Question 2. Consider the following statements:
  1. It is built across the Mahanadi River in Odisha.
  2. Taliperu Reservoir is a medium irrigation project constructed across the Taliperu River, a tributary of Godavari River.

Which of the statements are correct?

  1. 1 only
  2. 2 only
  3. Both 1 and 2
  4. None of the above

See

Answer


(c
)

Type: Ecology and Environment
Level: Moderate
Explanation:

Hirakud Dam

  • It is built across the Mahanadi River in Odisha.

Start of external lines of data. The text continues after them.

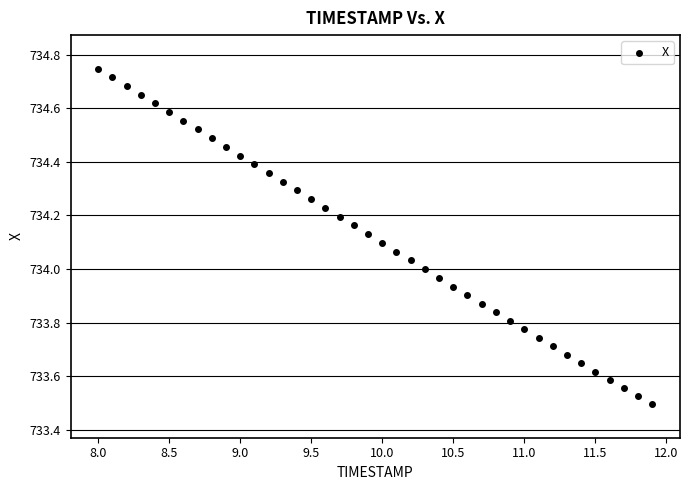

What is the range of X values (max minus min)?

3.9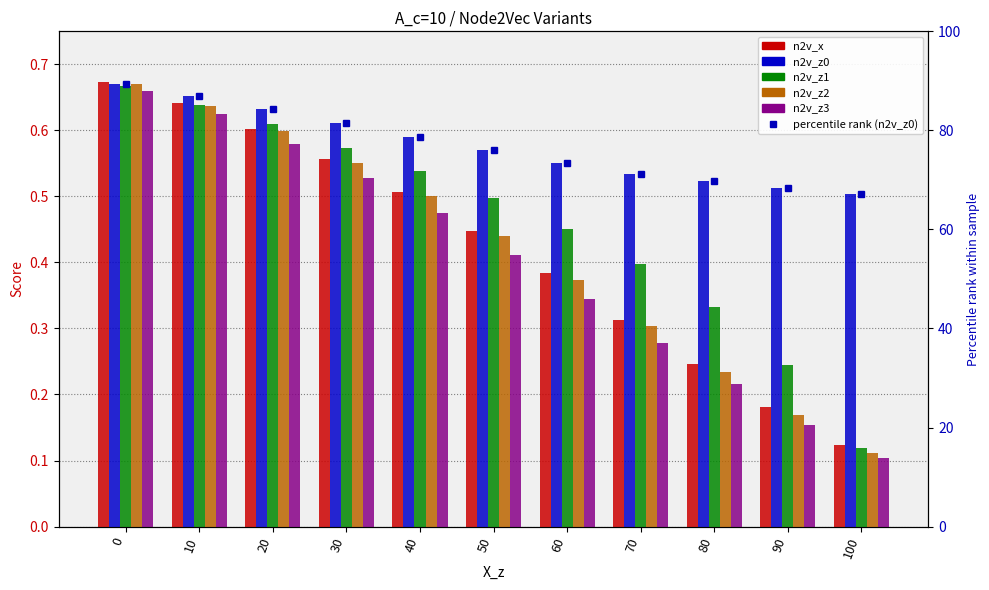

What is the difference between the maximum and minimum values in the n2v_z3 series?

0.6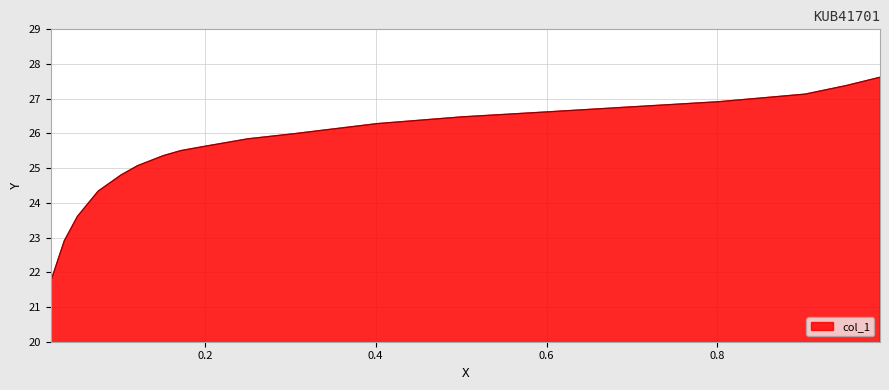

What is the smallest value displayed?

21.7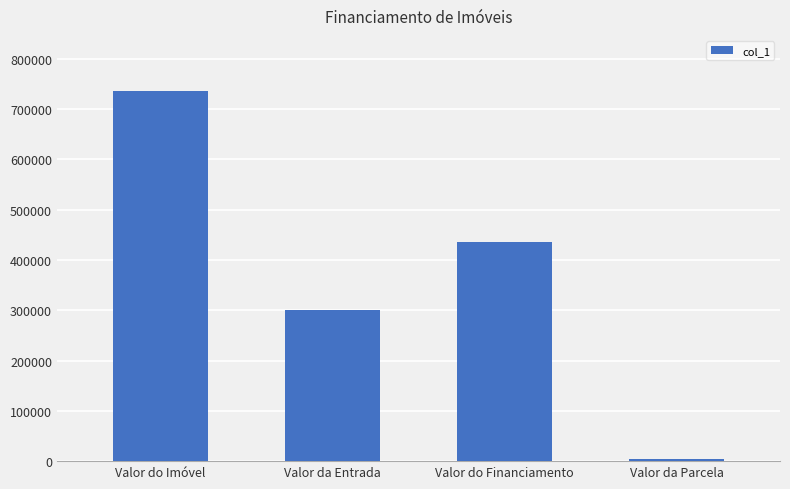

How many distinct data groups are displayed?

1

Behind the dam extends a lake, Hirakud Reservoir, 55 km long.
  • It was commissioned in 1957.

 

Taliperu Project

  • Taliperu Reservoir is a medium irrigation project constructed across the Taliperu River, a tributary of Godavari River located at Cherla Village and Mandal, Khammam District, Telangana.
  • The river has been harnessed for agricultural purposes through extensive canal systems developed in that region.
Question 3. Consider the following statements about Stockholm International Peace Research Institute:
  1. It is an international institute based in Sweden
  2. It is dedicated to research into conflict, armaments, arms control and disarmament.

Which of the statements are correct?

  1. 1 only
  2. 2 only
  3. Both 1 and 2
  4. None of the above

See

Answer


(c
)

Type:International Relations

Level: Moderate
Explanation:

Stockholm International Peace Research Institute

  • It is an international institute based in Sweden
  • It is dedicated to research into conflict, armaments, arms control and disarmament.
  • SIPRI provides data, analysis and recommendations, based on open sources, to policymakers, researchers, media and the interested public.

H. UPSC Mains Practice Questions

General Studies II 

  1. Discuss the various issues involved when a Practicing lawyer also works as a Parliamentarian.
  2. Will death Penalty to child rapist act a deterrent? Examine.